Apply what you read:
**A.** In the thread on the complex exponential function, what does the problem statement ask to be determined?
**B.** Please translate this sentence from the thread on the complex exponential function into Spanish: "wait no one give me any tips i think i can solve it".

Document section:
• • • • • • •

Complex exponential function

good evening all!

1. The problem statement, all variables and given/known data

Determine the exact values of
[tex]j^j[/tex]

2. Relevant equations

j = sauare root of -1

3. The attempt at a solution

stuck

 

i=-1^(1/2)

 

i'm still stuck

 

okay this is what i did:

((-1)^(1/2))^((-1)^(1/2))

i know this looks crazy but i still don't know how to use latex properly ...if you copy it out on a paper you'll understand what i'm trying to write...then i multiplied -1 with the 1/2...i can do that right?

 

does exp(-2pi) = -1

 

no it doesn't




wait no one give me any tips i think i can solve it

 

okay...i was about to say i'm stuck again but now i know that my teacher is crazy...but just to make sure [tex]j^j[/tex] doesn't equal -1...does it?

• • • • • • •

Data:
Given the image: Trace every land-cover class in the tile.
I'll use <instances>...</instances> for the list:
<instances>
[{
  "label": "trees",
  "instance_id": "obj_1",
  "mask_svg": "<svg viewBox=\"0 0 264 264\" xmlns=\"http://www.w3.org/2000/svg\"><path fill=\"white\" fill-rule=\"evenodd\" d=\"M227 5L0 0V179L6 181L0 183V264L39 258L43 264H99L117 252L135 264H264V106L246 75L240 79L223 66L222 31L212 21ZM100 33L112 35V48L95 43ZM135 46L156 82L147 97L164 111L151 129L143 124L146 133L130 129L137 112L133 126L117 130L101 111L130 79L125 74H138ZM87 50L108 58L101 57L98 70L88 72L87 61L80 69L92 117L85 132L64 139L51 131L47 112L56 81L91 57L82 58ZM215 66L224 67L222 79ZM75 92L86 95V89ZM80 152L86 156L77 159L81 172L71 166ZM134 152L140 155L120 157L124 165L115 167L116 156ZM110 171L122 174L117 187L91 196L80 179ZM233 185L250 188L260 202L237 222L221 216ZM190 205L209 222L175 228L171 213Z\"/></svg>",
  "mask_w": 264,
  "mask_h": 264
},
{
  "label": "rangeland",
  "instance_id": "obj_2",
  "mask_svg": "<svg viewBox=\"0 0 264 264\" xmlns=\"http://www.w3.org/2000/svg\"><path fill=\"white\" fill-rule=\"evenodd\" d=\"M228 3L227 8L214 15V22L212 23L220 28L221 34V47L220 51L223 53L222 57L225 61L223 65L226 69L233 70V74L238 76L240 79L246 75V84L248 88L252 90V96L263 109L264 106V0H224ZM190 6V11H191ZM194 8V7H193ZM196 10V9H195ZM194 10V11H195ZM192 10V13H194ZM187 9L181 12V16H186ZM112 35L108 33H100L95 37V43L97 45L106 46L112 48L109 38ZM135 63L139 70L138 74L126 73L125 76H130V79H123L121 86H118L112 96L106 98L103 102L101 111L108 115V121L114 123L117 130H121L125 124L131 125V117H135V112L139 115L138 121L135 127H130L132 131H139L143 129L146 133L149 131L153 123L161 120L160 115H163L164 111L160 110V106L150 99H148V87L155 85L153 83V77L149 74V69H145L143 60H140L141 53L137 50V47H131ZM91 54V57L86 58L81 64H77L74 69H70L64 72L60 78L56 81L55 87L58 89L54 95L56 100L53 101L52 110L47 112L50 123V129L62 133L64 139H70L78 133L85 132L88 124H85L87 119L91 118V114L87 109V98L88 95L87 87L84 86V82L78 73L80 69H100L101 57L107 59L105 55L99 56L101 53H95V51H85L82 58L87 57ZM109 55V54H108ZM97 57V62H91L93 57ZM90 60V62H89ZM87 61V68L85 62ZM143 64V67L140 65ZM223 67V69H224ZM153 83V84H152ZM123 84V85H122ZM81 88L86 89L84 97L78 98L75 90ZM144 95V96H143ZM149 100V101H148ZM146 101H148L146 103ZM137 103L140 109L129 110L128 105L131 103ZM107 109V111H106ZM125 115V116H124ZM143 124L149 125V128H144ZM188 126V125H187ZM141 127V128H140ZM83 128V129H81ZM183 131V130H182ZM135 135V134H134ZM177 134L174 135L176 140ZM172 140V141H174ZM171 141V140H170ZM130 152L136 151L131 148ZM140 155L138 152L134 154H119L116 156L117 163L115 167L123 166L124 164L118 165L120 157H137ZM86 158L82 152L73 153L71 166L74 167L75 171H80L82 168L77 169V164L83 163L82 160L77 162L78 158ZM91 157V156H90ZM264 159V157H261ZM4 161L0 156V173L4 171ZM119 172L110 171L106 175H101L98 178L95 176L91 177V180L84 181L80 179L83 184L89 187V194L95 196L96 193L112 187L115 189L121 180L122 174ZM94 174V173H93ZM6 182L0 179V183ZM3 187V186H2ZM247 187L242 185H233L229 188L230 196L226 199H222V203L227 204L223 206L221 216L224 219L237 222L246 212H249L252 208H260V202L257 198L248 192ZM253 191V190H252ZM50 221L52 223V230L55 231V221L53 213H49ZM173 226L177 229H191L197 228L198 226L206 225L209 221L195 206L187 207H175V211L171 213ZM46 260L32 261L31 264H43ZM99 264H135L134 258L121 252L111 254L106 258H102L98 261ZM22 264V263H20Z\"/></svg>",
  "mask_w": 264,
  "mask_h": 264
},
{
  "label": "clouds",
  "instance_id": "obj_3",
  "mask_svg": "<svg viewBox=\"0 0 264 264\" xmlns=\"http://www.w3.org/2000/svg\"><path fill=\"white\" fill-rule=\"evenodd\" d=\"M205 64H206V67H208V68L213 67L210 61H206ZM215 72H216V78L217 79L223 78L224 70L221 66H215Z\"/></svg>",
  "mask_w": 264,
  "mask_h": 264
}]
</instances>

• • • • • • •

Answers to this exercise:
**A.** The exact values of j^j.

**B.** Esperen, que nadie me dé ninguna pista, creo que puedo resolverlo.